This image, taken by the advanced Moon Imaging Experiment (AMIE) on board ESA’s SMART-1 spacecraft, shows crater Lomonosov on the Moon’s far side.
Credits: ESA/Space-X
AMIE obtained the image on 30 January 2006 from a distance of about 2100 kilometres from the surface, with a ground resolution of 190 metres per pixel. The imaged area is centred at a latitude of 27.8º North and a longitude of 98.6º East.

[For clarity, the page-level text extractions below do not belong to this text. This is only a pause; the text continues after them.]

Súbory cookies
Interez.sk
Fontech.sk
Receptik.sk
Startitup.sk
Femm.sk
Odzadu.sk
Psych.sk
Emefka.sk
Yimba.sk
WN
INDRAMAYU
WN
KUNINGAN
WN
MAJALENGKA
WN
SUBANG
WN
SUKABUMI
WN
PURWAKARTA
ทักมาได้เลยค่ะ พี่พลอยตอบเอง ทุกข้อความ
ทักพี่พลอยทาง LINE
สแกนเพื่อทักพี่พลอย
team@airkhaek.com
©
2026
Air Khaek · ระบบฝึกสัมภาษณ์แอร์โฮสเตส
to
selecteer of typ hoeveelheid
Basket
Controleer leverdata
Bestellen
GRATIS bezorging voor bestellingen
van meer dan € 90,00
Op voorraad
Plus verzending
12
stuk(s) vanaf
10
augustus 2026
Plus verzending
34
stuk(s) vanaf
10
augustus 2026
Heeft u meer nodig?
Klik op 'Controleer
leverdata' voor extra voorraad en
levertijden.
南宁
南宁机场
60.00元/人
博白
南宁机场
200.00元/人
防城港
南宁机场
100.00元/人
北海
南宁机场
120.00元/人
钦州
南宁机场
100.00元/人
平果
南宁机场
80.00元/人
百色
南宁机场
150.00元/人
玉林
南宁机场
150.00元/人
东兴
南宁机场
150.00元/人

Crater Lomonosov is a nice example for a large crater (92 kilometres in diameter) which was filled by lava after the impact, thus exhibiting a flat floor. The terraced walls indicate 'slumping', that is sliding of the rocks downwards due to gravity after the end of the impact. The small craters inside Lomonosov are the result of impacts into this lava floor which happened after the formation of Lomonosov. Looking closely to the left half of the crater, one can see changes in the brightness of the crater floor, resembling horizontal paint strokes. These can be seen frequently in this area of the Moon and are ejecta deposits of the young crater Giordano Bruno which is at about 300 kilometres distance. The crater is named in honour of Mikhail Vassilievitch Lomonossov, a Russian physicist (1711 - 1765). He was professor of physics at Saint Petersburg university and devoted his live to the study of the properties of matter and electricity.